Photo of the Hortons with Russell Wilson

Maura Horton has always been her husband’s cheerleader.

Don Horton, a career college football coach, spent at most of his career at Boston College where he coached the offensive line. Maura had a background in children’s clothing design but took time off from her career to raise their two children. As a football family, Maura says they have always “celebrated all our successes and losses together.”

But after Don was diagnosed with Parkinson’s disease, a chronic and progressive movement disorder, in his 40’s, Maura found herself feeling helpless in the face of his degenerative disease’s affects. So she has stepped into a new role—one that she never imagined for herself: Founder and CEO of MagnaReady, which makes adaptive clothing for people who struggle with fine motor skills. People like her husband.

[Related: This couple’s extraordinary response to an ALS diagnosis]

When Don came home after a football game and told Maura that he had been unable to button his own shirt in the locker room and had to have one of his players, Russell Wilson, close the shirt for him, Maura says she could tell by the tone in her husband’s voice that they had reached a new stage in the disease’s progression.

:: BRIEF A ::
Answer each question using the Maura Horton passage:
(i) At which school did Don Horton spend most of his coaching career?
(ii) In what field did Maura Horton have a background?
(iii) Which player closed Don's shirt for him in the locker room?
:: BRIEF B ::
List every person named in the Maura Horton passage.
:: BRIEF C ::
Carry the Maura Horton passage forward from its final sentence.
These lines were taken from a separate source.

Extracted data entries:
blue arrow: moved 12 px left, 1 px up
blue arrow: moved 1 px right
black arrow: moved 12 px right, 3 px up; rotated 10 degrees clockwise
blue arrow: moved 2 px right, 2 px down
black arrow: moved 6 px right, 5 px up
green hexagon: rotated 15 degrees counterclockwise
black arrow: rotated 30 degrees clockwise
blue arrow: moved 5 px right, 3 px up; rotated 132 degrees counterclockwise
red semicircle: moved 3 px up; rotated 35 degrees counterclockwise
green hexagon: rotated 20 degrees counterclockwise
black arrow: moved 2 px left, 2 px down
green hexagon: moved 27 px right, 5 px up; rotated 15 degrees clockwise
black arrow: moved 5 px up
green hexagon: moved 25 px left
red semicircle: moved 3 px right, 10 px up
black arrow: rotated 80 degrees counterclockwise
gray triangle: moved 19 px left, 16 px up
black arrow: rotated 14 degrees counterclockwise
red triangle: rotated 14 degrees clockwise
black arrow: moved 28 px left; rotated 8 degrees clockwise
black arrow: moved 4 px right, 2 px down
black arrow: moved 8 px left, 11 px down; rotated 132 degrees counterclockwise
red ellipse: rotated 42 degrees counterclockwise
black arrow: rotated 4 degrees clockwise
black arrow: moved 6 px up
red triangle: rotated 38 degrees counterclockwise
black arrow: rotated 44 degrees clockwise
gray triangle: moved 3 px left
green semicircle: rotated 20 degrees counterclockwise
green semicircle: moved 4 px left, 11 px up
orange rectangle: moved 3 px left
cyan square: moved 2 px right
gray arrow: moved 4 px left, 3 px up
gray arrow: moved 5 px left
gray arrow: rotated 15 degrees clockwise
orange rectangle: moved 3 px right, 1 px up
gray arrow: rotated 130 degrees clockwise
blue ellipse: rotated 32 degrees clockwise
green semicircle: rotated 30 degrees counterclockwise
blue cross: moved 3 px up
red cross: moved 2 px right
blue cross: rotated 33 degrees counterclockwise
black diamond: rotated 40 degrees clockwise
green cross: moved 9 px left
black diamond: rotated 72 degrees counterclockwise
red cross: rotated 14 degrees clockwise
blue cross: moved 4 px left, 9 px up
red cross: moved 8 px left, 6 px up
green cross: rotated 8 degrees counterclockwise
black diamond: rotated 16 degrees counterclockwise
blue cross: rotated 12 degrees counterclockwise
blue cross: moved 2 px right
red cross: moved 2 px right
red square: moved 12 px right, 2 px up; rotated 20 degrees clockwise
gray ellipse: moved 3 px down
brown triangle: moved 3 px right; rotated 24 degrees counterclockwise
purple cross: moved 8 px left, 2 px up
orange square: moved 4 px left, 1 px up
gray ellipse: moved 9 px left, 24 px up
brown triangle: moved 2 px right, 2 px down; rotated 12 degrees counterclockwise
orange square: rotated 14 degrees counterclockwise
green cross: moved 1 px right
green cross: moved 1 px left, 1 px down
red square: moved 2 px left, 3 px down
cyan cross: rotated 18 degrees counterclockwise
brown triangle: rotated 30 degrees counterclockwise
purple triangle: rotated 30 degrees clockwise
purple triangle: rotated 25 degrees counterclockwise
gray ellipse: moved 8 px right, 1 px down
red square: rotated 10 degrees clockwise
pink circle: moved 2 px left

:: ANSWER AREA A ::
(i) Boston College
(ii) Children's clothing design
(iii) Russell Wilson

:: ANSWER AREA B ::
Maura Horton, Don Horton, Russell Wilson

:: ANSWER AREA C ::
“I don’t think you ever forget the tone of someone when they’ve lost something significant,” she explains.

Maura quickly ordered adaptive shirts online but when they arrived was disappointed in their technology and style. She realized that she could make a better shirt than was currently offered for sale, and that it would likely have a significant impact on her husband’s self-esteem. That moment was a catalyst for her: Maura says it was then that she finally had a clear vision of how she could help improve their situation, and a specific way to retain some control in the face of a disease they couldn’t stop.

“Because of my background in clothing design, I thought ‘I could tackle that,'” she explains. Maura Horton was now a woman on a mission.

The experienced clothing designer then began prototyping shirts that hid magnets beneath the buttons to allow people who struggle with fine motor skills to dress themselves. After developing a design that was able to easily snap together but appears indistinguishable from standard dress shirts, the MagnaReady product line was born. Maura is now the company’s CEO and helping to oversee the marketing and distribution of their growing product line.

Don explains that as someone who has been active and worked in athletics, for so long “it has been hard for me to be vulnerable.” And Maura notes that for so many like Don, “dressing is such an intimate moment” so helping people retain a sense of dignity and independence in that aspect of their lives can be profoundly empowering.

The market opportunity for MagnaReady is huge: With Baby Boomers fast becoming senior citizens, the current market for adaptive clothing is growing, and includes those suffering from arthritis, children with special needs, stroke and dementia patients and wounded warriors. Her company just signed a deal with a leading dress shirt manufacturer.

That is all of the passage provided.